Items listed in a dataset
########################################

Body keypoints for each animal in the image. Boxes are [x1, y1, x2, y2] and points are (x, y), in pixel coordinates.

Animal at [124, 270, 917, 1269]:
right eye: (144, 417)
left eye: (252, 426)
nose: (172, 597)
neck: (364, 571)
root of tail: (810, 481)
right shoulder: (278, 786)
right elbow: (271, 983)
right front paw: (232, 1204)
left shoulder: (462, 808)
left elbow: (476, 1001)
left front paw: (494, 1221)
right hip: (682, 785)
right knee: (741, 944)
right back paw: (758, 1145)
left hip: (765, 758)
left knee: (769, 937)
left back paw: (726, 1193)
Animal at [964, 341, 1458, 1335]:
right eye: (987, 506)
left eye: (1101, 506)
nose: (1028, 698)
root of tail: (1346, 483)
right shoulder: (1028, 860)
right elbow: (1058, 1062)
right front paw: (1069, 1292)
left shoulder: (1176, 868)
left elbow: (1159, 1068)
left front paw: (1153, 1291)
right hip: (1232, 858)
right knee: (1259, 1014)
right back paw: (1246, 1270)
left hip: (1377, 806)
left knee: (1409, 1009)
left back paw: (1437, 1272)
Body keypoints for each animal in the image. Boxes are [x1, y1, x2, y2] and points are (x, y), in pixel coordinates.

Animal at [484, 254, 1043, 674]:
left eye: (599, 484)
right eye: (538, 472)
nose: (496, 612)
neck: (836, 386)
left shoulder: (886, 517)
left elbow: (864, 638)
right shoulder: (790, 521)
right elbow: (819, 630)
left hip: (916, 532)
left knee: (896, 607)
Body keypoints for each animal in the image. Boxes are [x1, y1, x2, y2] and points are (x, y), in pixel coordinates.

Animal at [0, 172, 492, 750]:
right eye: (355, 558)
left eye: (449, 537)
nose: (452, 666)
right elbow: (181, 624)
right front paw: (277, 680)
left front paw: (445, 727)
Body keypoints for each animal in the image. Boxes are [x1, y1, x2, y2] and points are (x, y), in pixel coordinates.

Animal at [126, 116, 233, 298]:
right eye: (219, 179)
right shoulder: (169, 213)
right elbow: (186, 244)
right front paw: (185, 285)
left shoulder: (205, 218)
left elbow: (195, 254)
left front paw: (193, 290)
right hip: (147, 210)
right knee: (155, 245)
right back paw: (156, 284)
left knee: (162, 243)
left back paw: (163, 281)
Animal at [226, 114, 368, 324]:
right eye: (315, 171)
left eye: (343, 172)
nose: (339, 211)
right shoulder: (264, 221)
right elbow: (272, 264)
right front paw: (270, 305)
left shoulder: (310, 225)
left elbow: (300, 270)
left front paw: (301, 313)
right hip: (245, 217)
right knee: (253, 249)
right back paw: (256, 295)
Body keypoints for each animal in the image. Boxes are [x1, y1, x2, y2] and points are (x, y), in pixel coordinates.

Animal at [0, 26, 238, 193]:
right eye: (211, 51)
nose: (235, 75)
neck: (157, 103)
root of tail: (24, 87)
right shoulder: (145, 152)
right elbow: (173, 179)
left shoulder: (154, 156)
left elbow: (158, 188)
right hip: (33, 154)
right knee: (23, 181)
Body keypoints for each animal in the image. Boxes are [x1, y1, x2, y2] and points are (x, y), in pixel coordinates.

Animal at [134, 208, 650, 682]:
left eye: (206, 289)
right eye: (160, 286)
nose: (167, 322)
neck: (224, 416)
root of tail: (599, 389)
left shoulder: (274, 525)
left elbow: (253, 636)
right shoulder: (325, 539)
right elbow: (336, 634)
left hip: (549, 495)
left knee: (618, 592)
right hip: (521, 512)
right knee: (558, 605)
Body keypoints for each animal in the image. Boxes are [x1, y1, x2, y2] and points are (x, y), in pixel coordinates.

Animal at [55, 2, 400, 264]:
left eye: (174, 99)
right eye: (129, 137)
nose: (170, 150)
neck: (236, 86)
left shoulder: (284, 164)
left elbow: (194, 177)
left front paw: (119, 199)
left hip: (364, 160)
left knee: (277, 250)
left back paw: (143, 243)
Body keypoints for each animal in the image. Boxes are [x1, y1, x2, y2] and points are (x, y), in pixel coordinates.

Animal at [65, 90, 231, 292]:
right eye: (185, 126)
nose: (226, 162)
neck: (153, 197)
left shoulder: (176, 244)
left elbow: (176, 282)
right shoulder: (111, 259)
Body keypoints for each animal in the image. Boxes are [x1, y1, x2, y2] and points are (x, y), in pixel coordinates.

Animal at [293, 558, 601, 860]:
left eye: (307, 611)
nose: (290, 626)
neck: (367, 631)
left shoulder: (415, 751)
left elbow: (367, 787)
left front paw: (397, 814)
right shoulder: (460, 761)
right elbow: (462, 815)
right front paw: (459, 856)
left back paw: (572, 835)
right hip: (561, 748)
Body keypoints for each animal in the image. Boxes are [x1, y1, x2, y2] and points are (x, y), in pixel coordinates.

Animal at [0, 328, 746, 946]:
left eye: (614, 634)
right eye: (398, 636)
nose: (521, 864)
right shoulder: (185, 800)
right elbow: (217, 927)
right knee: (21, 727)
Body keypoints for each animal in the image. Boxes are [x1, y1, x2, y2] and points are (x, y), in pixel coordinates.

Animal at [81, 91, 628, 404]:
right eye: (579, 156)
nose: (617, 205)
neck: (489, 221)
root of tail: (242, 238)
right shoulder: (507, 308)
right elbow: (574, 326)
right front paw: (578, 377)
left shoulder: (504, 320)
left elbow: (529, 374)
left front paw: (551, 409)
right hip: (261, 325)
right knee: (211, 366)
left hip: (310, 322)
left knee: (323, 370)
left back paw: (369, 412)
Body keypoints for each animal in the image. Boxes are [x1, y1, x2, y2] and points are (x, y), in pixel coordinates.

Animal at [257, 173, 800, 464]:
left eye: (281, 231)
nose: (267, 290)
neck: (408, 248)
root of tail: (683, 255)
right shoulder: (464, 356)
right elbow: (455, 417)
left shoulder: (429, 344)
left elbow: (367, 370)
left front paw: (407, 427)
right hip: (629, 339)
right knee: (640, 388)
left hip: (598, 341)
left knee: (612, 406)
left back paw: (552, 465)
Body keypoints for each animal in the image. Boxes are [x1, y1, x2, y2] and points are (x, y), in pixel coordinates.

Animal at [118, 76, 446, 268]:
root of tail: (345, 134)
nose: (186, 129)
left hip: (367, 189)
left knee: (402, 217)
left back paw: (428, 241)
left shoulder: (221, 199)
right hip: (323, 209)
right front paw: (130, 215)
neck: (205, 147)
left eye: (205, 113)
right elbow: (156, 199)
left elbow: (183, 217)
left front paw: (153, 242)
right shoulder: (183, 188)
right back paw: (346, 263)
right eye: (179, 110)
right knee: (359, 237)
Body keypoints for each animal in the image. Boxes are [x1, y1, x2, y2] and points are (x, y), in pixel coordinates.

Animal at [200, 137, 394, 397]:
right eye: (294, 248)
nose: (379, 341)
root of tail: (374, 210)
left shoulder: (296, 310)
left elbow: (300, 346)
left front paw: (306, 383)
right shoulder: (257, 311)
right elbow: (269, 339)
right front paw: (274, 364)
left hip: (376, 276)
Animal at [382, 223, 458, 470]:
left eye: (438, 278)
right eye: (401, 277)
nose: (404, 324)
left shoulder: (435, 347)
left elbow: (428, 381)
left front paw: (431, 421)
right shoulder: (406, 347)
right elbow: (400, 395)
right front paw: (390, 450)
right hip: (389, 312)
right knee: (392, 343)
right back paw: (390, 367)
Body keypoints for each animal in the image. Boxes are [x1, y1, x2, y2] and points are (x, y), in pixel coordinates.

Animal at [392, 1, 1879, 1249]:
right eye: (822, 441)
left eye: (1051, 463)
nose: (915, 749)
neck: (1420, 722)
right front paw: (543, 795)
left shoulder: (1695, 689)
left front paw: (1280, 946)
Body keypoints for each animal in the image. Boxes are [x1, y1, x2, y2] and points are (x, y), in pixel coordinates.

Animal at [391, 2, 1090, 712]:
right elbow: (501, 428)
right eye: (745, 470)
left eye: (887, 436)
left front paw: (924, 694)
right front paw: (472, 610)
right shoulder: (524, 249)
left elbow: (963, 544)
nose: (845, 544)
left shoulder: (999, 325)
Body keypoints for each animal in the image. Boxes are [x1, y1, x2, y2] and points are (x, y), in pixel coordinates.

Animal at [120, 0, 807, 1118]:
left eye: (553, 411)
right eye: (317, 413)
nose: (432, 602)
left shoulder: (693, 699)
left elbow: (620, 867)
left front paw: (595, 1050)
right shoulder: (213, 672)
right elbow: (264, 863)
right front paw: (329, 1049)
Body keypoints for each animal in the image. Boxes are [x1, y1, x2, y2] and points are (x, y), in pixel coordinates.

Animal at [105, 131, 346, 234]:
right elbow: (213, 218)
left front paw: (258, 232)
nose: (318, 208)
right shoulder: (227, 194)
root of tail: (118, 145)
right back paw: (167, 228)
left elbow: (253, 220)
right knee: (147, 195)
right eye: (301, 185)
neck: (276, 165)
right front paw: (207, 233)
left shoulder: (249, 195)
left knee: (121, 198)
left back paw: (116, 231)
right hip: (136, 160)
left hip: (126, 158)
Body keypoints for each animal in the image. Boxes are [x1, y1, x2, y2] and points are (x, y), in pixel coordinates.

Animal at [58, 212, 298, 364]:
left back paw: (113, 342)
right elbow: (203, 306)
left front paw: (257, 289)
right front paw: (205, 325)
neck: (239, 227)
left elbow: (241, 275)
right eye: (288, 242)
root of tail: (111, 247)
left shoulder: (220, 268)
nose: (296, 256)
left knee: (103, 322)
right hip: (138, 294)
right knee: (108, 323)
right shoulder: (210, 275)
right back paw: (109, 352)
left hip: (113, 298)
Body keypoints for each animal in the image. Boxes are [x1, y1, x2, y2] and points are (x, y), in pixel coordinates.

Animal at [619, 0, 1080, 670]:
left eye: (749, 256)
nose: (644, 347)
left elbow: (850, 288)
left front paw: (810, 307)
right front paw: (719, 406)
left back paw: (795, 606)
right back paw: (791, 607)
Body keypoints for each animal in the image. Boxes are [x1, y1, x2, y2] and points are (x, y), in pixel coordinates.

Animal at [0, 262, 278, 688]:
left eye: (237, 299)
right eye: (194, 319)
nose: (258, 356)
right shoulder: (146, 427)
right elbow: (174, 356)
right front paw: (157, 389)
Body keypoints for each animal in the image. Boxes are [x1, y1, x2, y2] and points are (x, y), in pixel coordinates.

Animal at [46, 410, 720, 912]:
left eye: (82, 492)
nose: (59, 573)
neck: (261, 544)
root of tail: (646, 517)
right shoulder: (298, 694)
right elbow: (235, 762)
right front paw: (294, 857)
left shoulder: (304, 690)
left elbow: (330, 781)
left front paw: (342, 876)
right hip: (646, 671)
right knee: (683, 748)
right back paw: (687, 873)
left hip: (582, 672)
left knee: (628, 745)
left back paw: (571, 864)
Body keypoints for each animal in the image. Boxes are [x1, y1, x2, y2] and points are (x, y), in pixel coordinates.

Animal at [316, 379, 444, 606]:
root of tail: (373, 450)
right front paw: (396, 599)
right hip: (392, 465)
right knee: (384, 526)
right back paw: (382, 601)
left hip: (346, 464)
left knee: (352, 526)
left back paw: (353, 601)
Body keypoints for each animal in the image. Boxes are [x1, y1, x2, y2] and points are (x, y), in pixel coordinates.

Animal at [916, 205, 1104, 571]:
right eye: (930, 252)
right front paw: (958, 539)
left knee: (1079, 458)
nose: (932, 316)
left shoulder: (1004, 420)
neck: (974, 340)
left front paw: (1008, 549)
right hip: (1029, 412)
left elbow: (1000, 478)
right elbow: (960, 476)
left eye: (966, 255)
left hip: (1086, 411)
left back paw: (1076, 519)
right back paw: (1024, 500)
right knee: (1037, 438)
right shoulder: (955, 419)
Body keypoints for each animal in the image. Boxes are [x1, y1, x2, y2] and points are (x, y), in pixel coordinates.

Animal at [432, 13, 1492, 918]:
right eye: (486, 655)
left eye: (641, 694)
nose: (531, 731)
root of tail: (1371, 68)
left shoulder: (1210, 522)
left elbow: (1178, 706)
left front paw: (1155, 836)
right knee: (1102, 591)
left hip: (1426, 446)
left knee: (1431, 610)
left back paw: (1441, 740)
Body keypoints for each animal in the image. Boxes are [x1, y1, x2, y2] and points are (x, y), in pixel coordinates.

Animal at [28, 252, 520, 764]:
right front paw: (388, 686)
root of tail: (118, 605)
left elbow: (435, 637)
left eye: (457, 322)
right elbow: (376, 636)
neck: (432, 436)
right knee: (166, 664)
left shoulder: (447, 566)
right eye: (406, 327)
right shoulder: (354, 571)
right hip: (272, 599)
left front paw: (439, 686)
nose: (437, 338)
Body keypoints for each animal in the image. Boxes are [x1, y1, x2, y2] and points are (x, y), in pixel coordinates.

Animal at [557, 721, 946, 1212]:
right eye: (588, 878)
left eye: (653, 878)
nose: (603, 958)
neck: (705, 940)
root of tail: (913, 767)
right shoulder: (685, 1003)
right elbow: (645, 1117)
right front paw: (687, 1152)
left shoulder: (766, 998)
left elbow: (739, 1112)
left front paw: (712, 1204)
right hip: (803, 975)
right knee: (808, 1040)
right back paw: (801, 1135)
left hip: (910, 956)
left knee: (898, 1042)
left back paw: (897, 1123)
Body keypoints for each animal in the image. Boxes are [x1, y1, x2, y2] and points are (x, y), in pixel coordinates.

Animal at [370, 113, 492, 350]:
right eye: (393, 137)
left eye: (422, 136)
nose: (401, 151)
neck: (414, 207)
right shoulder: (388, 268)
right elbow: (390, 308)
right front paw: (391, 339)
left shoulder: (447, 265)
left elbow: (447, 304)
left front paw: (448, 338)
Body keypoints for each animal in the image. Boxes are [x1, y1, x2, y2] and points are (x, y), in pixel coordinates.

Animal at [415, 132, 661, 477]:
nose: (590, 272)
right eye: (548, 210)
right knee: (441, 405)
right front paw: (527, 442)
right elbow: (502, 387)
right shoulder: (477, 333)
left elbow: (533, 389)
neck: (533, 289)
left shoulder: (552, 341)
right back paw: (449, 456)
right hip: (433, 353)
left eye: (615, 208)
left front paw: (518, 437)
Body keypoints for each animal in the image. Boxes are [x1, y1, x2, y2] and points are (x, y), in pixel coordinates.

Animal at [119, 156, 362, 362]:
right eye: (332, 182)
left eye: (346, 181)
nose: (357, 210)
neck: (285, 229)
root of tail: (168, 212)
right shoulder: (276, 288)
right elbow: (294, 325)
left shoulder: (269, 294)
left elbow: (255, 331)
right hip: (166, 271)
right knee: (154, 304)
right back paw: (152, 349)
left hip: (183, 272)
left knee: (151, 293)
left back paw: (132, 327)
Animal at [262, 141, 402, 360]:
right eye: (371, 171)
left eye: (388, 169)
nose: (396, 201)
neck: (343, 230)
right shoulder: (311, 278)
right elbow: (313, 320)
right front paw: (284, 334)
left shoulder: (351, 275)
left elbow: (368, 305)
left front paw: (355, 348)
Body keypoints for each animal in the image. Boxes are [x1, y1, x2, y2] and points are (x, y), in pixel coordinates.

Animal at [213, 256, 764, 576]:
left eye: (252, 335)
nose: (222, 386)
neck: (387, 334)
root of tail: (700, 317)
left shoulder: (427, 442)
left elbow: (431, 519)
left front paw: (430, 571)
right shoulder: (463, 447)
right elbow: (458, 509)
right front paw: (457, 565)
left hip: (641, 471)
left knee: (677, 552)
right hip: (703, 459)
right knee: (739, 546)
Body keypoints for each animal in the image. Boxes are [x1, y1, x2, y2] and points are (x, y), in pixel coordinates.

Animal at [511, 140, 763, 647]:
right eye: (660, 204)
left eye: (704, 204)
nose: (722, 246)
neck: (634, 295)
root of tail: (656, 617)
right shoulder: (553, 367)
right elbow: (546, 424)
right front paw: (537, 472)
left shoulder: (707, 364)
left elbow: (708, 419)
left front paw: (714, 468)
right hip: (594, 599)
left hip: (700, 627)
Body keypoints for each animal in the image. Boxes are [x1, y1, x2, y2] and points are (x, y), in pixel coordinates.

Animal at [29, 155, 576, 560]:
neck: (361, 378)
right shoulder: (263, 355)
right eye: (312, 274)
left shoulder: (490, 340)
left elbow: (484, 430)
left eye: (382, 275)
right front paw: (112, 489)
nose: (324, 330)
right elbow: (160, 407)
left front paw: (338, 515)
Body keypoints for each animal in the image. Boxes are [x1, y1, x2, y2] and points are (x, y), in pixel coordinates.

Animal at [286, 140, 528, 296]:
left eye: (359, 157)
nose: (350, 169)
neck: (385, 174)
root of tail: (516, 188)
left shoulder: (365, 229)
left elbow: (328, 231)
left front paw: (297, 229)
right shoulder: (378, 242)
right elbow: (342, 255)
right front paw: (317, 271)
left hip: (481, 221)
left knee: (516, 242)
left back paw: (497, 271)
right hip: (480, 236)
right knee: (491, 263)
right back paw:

########################################

Out of the data above, transcribe exactly and only the lines starting with the line that has "root of tail: (168, 212)" and going on through the line that has "right shoulder: (463, 447)", both included.

root of tail: (168, 212)
right shoulder: (276, 288)
right elbow: (294, 325)
left shoulder: (269, 294)
left elbow: (255, 331)
right hip: (166, 271)
right knee: (154, 304)
right back paw: (152, 349)
left hip: (183, 272)
left knee: (151, 293)
left back paw: (132, 327)
Animal at [262, 141, 402, 360]:
right eye: (371, 171)
left eye: (388, 169)
nose: (396, 201)
neck: (343, 230)
right shoulder: (311, 278)
right elbow: (313, 320)
right front paw: (284, 334)
left shoulder: (351, 275)
left elbow: (368, 305)
left front paw: (355, 348)
Body keypoints for each animal in the image. Boxes are [x1, y1, x2, y2] and points are (x, y), in pixel coordinates.

Animal at [213, 256, 764, 576]:
left eye: (252, 335)
nose: (222, 386)
neck: (387, 334)
root of tail: (700, 317)
left shoulder: (427, 442)
left elbow: (431, 519)
left front paw: (430, 571)
right shoulder: (463, 447)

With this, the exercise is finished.